#### TEXT BLOCK
----------------

Environmental permitting is a critical component of infrastructure projects, yet it’s often perceived as a rigid process that dictates timelines rather than adapting to them. In reality, a flexible approach to permitting — adaptive permitting strategies — allows projects to remain on schedule, respond to evolving site conditions and achieve better environmental outcomes. This is especially critical for alternative delivery projects that demand more than a compliance-driven mindset. Success depends on flexibility, early engagement and real-time problem-solving to navigate permitting challenges and keep construction moving. By integrating adaptive permitting strategies into design-build projects, teams can transform potential roadblocks into opportunities for more efficient and sustainable project execution.

Traditional permitting assumes a linear path where approvals are secured before construction begins, and progress follows a predictable sequence. However, large-scale infrastructure projects rarely unfold that way. Adaptive permitting embraces a dynamic approach, allowing teams to phase work strategically, adjust approvals as needed and modify permits without compromising compliance or delaying construction.

----------------

#### MATERIAL SUPPLIED
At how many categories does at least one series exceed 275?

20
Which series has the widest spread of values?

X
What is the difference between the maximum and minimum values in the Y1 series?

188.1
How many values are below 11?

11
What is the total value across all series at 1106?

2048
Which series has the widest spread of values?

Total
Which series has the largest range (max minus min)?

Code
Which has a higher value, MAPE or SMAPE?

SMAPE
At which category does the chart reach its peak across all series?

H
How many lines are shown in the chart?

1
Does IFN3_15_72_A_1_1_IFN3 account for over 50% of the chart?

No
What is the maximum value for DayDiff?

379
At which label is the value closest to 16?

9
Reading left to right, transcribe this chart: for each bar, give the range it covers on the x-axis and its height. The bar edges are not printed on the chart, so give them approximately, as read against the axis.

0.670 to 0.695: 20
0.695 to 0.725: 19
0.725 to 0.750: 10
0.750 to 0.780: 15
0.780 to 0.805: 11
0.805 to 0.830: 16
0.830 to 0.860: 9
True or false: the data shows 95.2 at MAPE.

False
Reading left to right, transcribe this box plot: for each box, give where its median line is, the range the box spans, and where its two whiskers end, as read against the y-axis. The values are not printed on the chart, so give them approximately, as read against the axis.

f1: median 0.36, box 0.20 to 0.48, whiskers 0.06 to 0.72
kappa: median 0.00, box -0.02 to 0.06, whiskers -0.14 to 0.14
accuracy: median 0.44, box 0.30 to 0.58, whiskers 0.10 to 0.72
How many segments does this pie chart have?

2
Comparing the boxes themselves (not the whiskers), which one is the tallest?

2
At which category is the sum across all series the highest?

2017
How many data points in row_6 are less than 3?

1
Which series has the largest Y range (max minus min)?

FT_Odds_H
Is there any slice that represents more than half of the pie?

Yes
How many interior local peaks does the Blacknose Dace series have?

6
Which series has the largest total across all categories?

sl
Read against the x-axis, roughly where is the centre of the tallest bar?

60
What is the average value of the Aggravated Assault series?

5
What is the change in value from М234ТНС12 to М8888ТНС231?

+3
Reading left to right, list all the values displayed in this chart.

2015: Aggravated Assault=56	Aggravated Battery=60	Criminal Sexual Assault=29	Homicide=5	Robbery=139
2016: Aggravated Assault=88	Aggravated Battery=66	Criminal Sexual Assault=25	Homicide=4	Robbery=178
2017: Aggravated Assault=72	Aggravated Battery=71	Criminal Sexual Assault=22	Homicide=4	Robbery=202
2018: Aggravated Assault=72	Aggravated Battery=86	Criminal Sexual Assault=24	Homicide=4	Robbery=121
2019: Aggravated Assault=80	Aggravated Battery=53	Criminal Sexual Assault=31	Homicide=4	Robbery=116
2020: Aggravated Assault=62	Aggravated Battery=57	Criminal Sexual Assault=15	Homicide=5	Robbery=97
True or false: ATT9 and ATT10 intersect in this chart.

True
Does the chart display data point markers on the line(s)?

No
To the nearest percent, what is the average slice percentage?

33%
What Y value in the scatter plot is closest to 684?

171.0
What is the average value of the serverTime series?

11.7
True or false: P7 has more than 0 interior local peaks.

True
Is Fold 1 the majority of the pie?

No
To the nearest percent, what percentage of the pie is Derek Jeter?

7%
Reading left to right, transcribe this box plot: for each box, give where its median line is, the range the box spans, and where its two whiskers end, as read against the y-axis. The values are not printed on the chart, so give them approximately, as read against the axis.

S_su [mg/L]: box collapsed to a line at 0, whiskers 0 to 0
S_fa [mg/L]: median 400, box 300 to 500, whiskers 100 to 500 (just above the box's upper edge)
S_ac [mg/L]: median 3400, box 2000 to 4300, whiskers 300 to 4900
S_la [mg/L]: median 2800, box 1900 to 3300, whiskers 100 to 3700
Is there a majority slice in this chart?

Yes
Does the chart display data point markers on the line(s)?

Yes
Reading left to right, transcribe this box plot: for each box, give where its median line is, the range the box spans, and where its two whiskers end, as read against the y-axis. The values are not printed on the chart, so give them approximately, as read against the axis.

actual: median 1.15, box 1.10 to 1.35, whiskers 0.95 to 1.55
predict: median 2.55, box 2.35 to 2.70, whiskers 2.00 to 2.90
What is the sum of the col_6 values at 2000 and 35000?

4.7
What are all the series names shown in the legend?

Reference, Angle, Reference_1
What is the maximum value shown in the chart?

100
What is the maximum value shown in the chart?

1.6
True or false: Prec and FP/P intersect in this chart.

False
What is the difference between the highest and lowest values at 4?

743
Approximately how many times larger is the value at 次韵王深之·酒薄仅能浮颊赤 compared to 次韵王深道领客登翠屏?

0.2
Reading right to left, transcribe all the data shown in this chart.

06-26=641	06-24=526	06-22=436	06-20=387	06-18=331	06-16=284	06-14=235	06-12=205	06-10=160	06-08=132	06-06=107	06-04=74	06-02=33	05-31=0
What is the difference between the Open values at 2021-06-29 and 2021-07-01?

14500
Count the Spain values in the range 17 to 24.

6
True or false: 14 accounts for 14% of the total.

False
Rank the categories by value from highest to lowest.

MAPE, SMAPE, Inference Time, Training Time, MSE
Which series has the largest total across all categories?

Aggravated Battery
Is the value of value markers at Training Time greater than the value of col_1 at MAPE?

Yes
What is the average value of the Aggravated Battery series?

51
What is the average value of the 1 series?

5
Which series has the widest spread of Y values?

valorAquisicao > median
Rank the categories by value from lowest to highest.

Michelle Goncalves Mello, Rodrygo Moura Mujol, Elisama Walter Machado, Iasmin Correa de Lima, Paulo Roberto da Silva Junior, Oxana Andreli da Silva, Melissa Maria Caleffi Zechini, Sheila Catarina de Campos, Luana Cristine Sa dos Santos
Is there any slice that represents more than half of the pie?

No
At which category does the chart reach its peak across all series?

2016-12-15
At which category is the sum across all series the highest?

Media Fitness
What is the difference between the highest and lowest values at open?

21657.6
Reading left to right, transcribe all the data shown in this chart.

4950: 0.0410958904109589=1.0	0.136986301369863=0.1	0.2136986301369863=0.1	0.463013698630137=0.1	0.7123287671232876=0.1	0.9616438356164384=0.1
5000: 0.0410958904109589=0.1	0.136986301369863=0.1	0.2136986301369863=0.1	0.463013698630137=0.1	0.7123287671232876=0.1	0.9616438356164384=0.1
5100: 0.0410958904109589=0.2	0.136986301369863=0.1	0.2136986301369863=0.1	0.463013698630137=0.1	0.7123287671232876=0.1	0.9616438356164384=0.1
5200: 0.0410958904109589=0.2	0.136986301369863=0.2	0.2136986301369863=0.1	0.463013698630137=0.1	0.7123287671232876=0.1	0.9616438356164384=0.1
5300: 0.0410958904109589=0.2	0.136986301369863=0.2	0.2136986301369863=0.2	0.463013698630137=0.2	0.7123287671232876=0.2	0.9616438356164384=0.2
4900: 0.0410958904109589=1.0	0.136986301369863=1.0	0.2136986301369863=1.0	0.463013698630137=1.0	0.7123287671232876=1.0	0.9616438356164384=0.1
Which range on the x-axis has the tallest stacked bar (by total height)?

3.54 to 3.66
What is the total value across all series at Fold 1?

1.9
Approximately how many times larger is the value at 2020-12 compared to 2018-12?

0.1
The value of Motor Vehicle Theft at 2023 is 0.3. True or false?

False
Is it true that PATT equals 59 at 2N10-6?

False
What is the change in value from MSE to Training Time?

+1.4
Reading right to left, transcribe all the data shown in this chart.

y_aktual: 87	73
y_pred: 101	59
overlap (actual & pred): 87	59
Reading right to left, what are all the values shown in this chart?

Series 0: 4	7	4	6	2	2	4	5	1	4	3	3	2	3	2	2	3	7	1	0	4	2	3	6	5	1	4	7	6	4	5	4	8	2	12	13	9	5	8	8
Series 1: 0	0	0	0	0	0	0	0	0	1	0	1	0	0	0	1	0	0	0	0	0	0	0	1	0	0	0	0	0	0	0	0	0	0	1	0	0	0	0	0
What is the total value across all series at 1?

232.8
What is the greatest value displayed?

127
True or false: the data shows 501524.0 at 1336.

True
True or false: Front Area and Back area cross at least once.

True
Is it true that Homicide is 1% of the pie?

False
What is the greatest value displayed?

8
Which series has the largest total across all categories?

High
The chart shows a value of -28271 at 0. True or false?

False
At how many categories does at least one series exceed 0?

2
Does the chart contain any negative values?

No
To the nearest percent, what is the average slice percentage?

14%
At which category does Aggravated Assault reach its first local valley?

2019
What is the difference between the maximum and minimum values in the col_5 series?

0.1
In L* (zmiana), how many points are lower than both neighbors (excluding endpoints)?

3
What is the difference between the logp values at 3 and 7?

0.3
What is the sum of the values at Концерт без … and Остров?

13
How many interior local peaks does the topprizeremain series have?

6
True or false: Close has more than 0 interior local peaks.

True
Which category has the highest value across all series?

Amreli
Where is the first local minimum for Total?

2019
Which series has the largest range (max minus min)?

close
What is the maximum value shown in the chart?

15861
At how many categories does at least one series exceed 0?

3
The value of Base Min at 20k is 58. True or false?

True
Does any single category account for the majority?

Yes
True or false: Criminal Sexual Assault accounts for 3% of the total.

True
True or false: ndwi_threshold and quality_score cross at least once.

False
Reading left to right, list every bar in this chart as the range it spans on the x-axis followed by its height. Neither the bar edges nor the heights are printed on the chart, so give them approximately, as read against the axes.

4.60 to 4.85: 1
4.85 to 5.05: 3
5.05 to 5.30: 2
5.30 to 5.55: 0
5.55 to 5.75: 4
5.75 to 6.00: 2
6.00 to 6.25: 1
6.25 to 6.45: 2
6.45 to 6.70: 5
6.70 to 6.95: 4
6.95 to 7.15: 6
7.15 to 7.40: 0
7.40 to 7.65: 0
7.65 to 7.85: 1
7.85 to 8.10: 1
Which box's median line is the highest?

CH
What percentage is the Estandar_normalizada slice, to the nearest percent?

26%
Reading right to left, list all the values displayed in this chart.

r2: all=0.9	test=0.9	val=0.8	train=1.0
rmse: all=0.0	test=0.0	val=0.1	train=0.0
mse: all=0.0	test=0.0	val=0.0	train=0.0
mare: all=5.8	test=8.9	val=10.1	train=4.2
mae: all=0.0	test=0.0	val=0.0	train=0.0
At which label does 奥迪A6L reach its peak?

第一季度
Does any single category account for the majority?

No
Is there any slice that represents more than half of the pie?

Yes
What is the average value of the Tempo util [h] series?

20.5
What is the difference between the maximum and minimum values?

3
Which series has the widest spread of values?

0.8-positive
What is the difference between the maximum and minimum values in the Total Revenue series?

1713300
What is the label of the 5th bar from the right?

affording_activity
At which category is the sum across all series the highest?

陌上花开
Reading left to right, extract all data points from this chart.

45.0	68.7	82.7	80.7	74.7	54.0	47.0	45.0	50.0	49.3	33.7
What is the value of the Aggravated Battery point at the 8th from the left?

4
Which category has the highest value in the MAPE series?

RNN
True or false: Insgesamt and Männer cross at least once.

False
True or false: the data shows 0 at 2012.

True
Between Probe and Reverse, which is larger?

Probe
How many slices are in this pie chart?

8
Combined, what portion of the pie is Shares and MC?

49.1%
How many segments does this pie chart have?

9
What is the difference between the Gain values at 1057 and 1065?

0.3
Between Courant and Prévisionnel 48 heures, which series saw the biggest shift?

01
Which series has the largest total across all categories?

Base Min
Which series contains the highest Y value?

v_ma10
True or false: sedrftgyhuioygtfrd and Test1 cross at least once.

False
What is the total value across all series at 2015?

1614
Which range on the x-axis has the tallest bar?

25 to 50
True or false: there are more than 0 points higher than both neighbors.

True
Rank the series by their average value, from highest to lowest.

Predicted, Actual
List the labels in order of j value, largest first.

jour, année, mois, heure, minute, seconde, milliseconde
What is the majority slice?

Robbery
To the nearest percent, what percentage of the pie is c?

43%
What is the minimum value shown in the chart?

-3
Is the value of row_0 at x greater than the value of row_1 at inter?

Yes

----------------

#### WHAT THE TASK ASKS
Quote the text on adaptive environmental permitting word for word, starting with "Environmental permitting is" and going on through "sustainable project execution.". The entries were taken from a separate source.

#### YOUR RESPONSE
Environmental permitting is a critical component of infrastructure projects, yet it’s often perceived as a rigid process that dictates timelines rather than adapting to them. In reality, a flexible approach to permitting — adaptive permitting strategies — allows projects to remain on schedule, respond to evolving site conditions and achieve better environmental outcomes. This is especially critical for alternative delivery projects that demand more than a compliance-driven mindset. Success depends on flexibility, early engagement and real-time problem-solving to navigate permitting challenges and keep construction moving. By integrating adaptive permitting strategies into design-build projects, teams can transform potential roadblocks into opportunities for more efficient and sustainable project execution.